Problem to work on - Go through the material below and return each line with the string "down" in it.

═══

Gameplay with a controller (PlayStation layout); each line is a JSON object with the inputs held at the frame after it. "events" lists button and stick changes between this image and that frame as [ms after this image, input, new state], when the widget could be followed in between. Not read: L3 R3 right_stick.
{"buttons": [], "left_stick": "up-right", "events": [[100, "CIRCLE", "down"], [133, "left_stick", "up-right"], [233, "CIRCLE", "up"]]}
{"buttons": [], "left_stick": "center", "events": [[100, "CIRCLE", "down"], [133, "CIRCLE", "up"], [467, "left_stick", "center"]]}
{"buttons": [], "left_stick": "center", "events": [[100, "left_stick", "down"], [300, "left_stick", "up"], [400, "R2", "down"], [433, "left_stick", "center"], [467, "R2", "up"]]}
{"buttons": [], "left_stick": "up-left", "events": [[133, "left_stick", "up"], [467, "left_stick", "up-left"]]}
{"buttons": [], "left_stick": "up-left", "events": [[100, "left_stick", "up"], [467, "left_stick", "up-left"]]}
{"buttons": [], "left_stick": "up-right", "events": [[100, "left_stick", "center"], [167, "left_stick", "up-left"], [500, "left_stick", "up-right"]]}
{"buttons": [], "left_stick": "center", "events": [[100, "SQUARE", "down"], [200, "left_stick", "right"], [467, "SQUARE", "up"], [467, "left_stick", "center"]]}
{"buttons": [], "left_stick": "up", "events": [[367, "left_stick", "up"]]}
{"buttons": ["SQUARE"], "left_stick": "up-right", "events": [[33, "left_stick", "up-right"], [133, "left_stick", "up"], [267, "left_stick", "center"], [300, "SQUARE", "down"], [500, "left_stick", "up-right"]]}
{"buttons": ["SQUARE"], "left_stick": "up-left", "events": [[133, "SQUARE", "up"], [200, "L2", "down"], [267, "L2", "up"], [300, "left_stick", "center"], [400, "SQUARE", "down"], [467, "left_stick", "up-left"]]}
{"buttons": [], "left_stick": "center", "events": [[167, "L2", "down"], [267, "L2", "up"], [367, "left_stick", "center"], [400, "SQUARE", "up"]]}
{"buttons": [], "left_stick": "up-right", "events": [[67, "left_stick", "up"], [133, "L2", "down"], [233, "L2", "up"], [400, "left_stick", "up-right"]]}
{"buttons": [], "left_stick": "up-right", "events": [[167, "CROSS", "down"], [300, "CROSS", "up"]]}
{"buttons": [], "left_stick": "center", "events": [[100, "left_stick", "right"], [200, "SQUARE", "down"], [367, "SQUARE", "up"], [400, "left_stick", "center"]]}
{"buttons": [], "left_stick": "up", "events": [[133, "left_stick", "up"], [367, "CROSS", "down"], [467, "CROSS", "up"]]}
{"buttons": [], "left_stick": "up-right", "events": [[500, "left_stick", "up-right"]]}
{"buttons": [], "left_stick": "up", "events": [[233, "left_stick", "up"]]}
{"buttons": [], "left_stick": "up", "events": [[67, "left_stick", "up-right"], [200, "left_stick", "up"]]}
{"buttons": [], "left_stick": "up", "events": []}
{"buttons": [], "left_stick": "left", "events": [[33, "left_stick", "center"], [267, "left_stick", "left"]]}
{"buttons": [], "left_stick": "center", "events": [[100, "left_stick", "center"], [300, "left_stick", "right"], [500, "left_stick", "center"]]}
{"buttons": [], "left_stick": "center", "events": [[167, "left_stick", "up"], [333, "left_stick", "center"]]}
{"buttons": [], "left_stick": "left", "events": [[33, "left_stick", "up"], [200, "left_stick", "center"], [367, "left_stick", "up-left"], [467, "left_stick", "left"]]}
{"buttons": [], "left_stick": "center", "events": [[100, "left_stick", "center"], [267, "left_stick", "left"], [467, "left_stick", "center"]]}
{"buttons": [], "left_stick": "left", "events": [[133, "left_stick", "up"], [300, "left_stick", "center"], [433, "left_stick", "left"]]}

═══

Written solution -
{"buttons": [], "left_stick": "up-right", "events": [[100, "CIRCLE", "down"], [133, "left_stick", "up-right"], [233, "CIRCLE", "up"]]}
{"buttons": [], "left_stick": "center", "events": [[100, "CIRCLE", "down"], [133, "CIRCLE", "up"], [467, "left_stick", "center"]]}
{"buttons": [], "left_stick": "center", "events": [[100, "left_stick", "down"], [300, "left_stick", "up"], [400, "R2", "down"], [433, "left_stick", "center"], [467, "R2", "up"]]}
{"buttons": [], "left_stick": "center", "events": [[100, "SQUARE", "down"], [200, "left_stick", "right"], [467, "SQUARE", "up"], [467, "left_stick", "center"]]}
{"buttons": ["SQUARE"], "left_stick": "up-right", "events": [[33, "left_stick", "up-right"], [133, "left_stick", "up"], [267, "left_stick", "center"], [300, "SQUARE", "down"], [500, "left_stick", "up-right"]]}
{"buttons": ["SQUARE"], "left_stick": "up-left", "events": [[133, "SQUARE", "up"], [200, "L2", "down"], [267, "L2", "up"], [300, "left_stick", "center"], [400, "SQUARE", "down"], [467, "left_stick", "up-left"]]}
{"buttons": [], "left_stick": "center", "events": [[167, "L2", "down"], [267, "L2", "up"], [367, "left_stick", "center"], [400, "SQUARE", "up"]]}
{"buttons": [], "left_stick": "up-right", "events": [[67, "left_stick", "up"], [133, "L2", "down"], [233, "L2", "up"], [400, "left_stick", "up-right"]]}
{"buttons": [], "left_stick": "up-right", "events": [[167, "CROSS", "down"], [300, "CROSS", "up"]]}
{"buttons": [], "left_stick": "center", "events": [[100, "left_stick", "right"], [200, "SQUARE", "down"], [367, "SQUARE", "up"], [400, "left_stick", "center"]]}
{"buttons": [], "left_stick": "up", "events": [[133, "left_stick", "up"], [367, "CROSS", "down"], [467, "CROSS", "up"]]}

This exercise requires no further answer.